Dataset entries
★ ★ ★
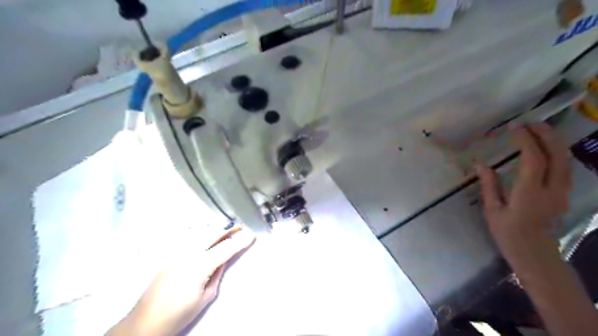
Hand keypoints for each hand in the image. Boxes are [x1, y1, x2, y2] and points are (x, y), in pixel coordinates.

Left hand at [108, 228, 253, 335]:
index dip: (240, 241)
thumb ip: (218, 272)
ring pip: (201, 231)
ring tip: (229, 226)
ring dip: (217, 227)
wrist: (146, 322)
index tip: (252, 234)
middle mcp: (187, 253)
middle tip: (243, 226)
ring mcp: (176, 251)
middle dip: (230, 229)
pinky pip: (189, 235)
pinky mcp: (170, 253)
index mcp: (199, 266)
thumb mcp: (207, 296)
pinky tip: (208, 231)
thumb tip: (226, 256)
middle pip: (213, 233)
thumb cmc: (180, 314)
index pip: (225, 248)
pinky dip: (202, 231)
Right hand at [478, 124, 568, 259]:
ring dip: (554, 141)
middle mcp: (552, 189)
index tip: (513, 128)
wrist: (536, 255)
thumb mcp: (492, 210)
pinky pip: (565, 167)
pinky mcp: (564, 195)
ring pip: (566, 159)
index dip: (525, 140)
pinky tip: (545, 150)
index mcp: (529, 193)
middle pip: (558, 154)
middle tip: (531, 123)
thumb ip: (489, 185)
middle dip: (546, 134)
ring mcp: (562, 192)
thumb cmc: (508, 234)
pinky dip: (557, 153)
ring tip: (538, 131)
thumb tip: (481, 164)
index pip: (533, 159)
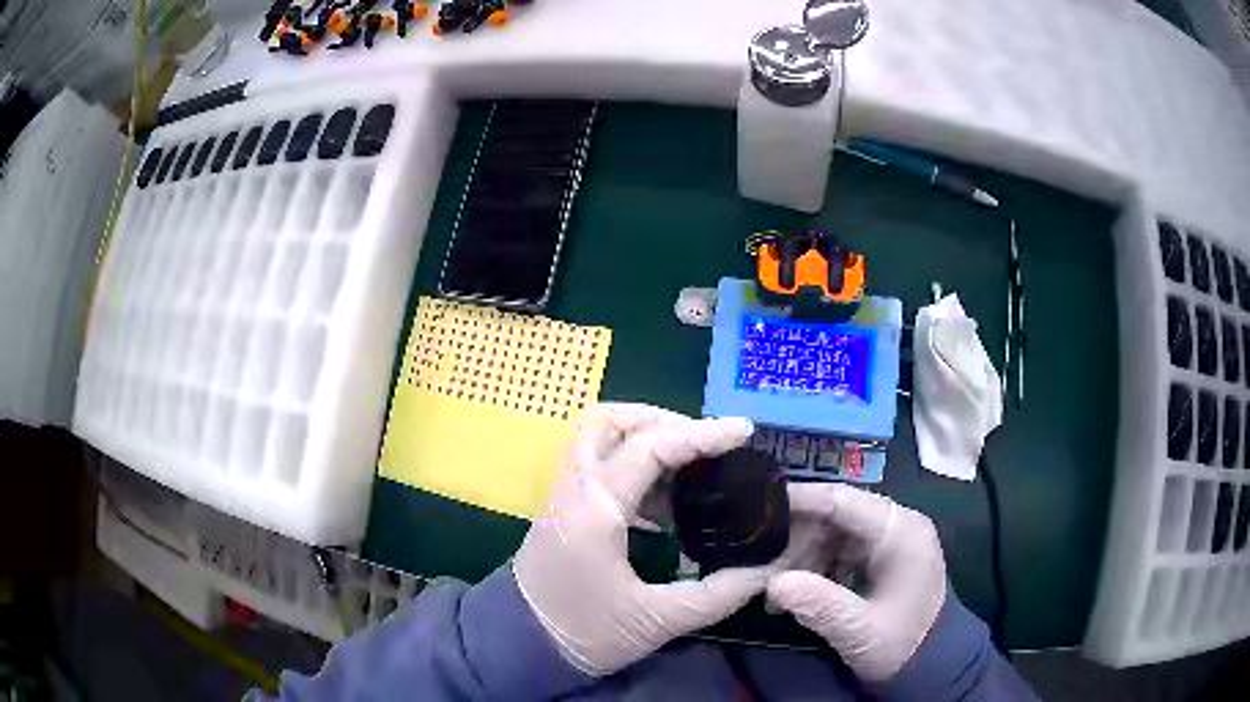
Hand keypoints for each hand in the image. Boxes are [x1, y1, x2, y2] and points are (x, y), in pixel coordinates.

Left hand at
★ ★ ★
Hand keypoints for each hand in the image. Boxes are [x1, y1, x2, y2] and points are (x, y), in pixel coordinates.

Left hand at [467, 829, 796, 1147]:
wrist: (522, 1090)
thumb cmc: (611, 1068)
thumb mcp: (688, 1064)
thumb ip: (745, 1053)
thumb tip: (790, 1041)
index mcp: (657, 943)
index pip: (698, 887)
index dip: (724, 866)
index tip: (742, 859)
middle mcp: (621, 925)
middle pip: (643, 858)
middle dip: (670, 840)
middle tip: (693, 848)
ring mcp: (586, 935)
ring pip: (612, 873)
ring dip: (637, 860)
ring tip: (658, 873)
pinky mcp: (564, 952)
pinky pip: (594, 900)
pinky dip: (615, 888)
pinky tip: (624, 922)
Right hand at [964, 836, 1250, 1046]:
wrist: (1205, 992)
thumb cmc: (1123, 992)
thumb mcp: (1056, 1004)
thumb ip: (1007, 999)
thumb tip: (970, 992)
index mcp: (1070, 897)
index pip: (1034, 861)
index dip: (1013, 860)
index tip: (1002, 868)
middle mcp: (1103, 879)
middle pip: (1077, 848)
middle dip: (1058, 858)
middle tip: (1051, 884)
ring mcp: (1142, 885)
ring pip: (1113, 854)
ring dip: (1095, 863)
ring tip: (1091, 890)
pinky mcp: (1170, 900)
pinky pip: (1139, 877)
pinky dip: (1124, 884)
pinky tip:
★ ★ ★
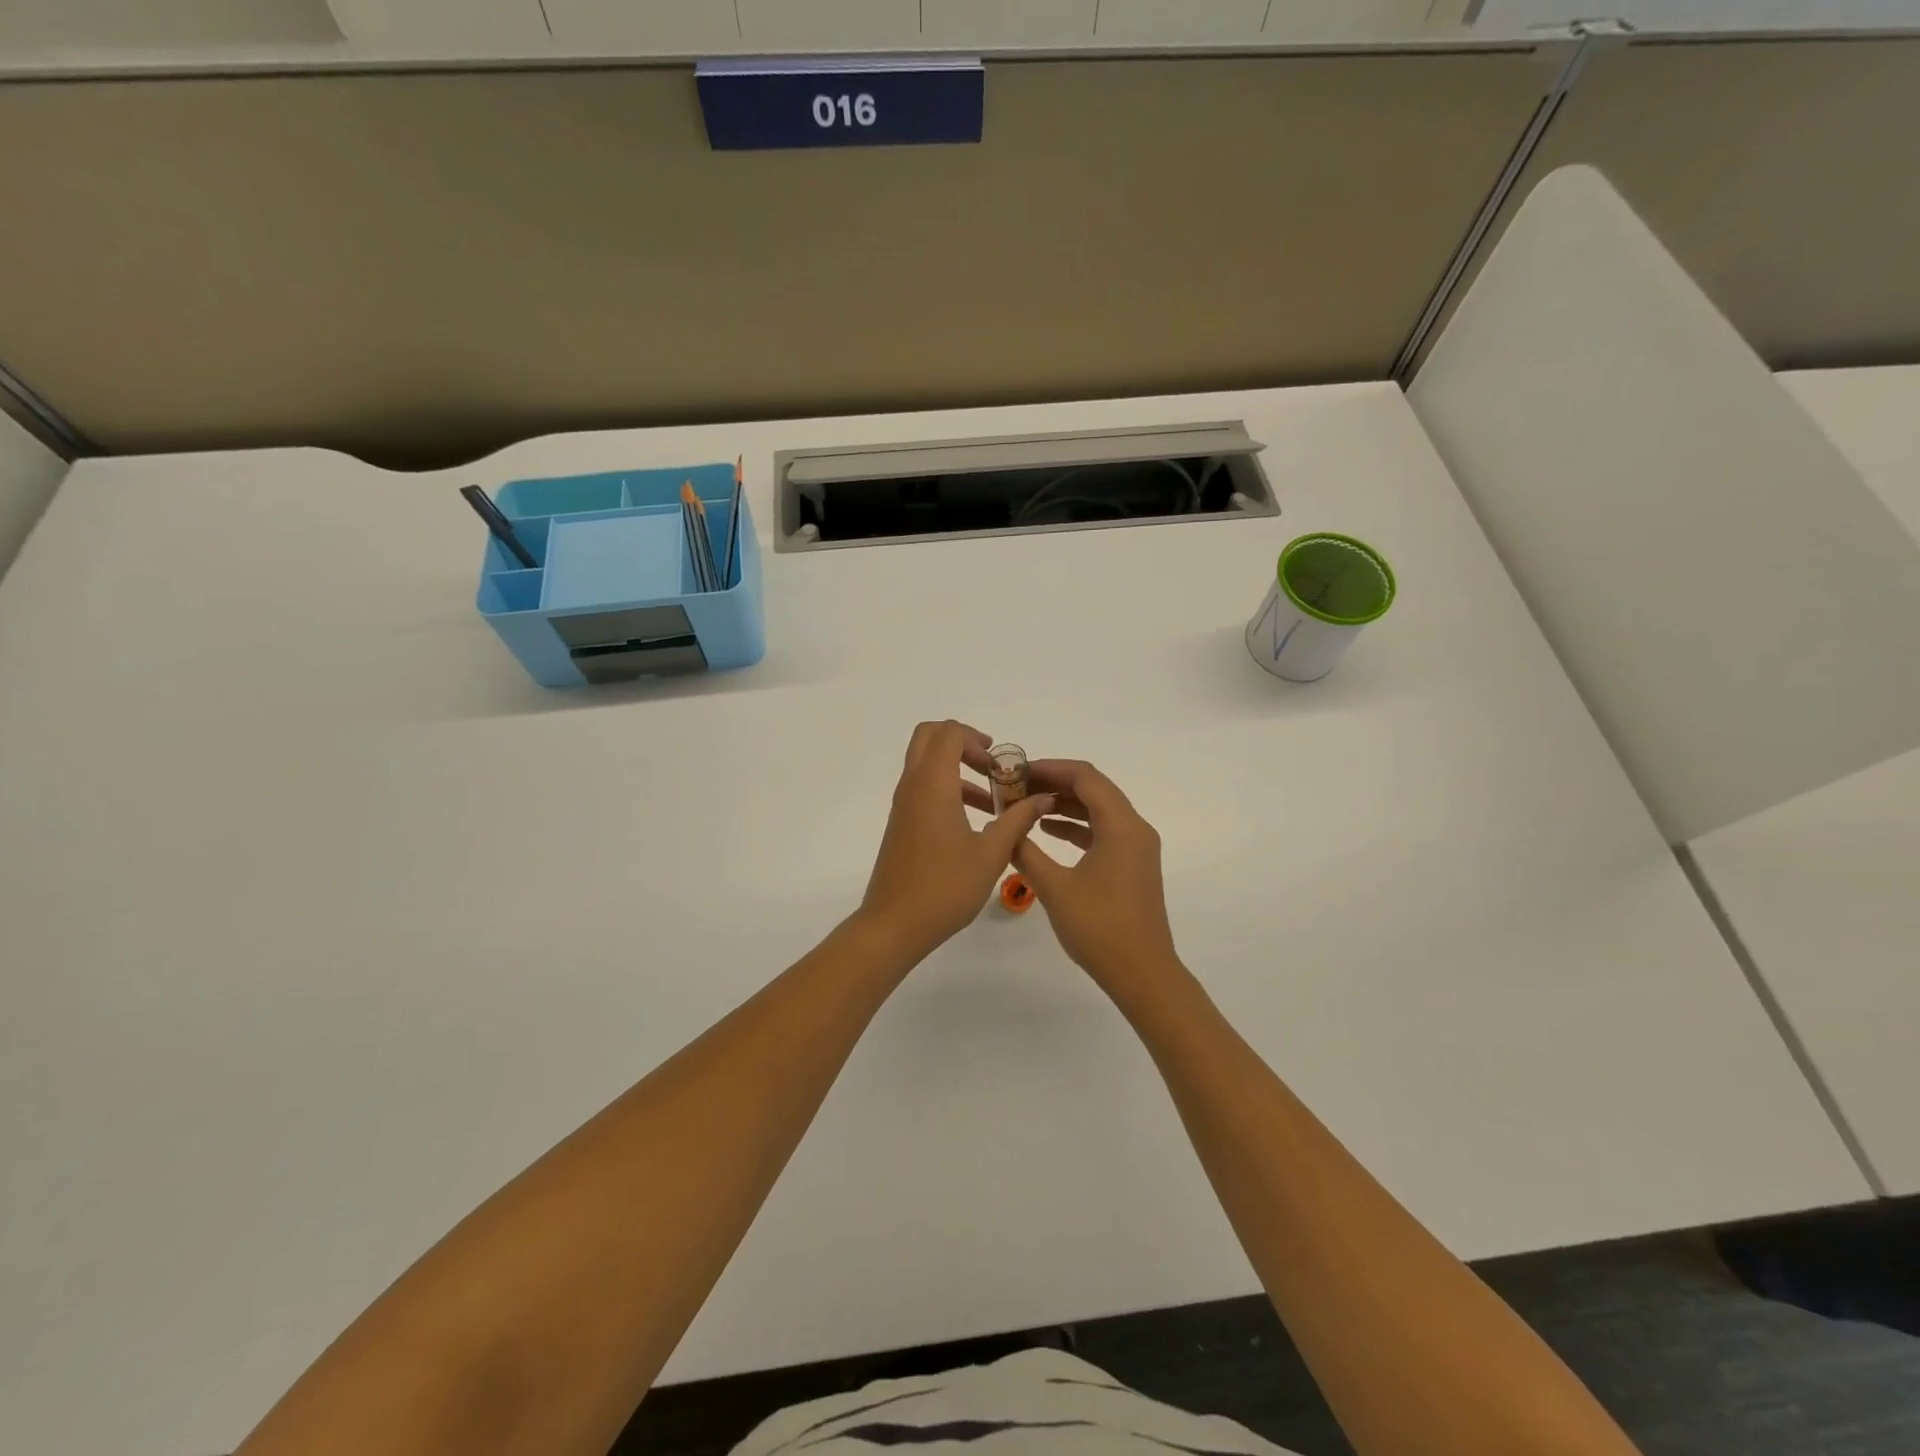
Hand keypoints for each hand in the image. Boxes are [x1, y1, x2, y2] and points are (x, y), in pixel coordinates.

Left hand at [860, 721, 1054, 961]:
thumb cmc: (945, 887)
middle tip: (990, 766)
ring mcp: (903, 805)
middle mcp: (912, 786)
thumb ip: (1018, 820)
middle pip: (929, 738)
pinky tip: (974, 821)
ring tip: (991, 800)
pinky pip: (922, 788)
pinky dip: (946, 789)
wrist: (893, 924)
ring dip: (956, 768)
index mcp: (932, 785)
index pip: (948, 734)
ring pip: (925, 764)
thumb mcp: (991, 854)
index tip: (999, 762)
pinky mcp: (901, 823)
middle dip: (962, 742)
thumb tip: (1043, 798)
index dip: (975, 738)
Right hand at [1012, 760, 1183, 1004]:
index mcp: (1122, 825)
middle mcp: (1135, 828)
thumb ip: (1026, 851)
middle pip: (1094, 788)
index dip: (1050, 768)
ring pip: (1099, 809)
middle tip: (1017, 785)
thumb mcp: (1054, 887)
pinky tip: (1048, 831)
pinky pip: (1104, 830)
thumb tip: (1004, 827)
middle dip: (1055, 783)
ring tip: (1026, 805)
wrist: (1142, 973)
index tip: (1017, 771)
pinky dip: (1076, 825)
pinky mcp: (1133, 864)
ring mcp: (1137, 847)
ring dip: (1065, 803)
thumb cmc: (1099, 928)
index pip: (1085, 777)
★ ★ ★
DIRECTIONS:
In the lines above, find the word "Left" and copy every line it occurs in.

RESPONSE TO THIS EXERCISE:
Left hand at [108, 228, 253, 335]:
Left hand at
Left hand at [467, 829, 796, 1147]:
Left hand at [860, 721, 1054, 961]:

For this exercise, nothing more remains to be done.